(Saved data entries)
------------------------------
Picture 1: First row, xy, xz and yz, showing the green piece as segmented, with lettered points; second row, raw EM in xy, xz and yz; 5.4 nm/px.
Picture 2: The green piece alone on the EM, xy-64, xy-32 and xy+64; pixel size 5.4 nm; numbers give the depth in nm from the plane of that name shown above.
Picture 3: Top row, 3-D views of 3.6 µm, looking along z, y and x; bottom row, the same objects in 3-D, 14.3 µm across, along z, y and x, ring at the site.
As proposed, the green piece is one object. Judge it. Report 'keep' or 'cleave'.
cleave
------------------------------
## Exercise objective
Reproduce exactly the line that holds "Picture 3: Top", then every line after it, ending with the final line of the records above.

## Written answer
Picture 3: Top row, 3-D views of 3.6 µm, looking along z, y and x; bottom row, the same objects in 3-D, 14.3 µm across, along z, y and x, ring at the site.
As proposed, the green piece is one object. Judge it. Report 'keep' or 'cleave'.
cleave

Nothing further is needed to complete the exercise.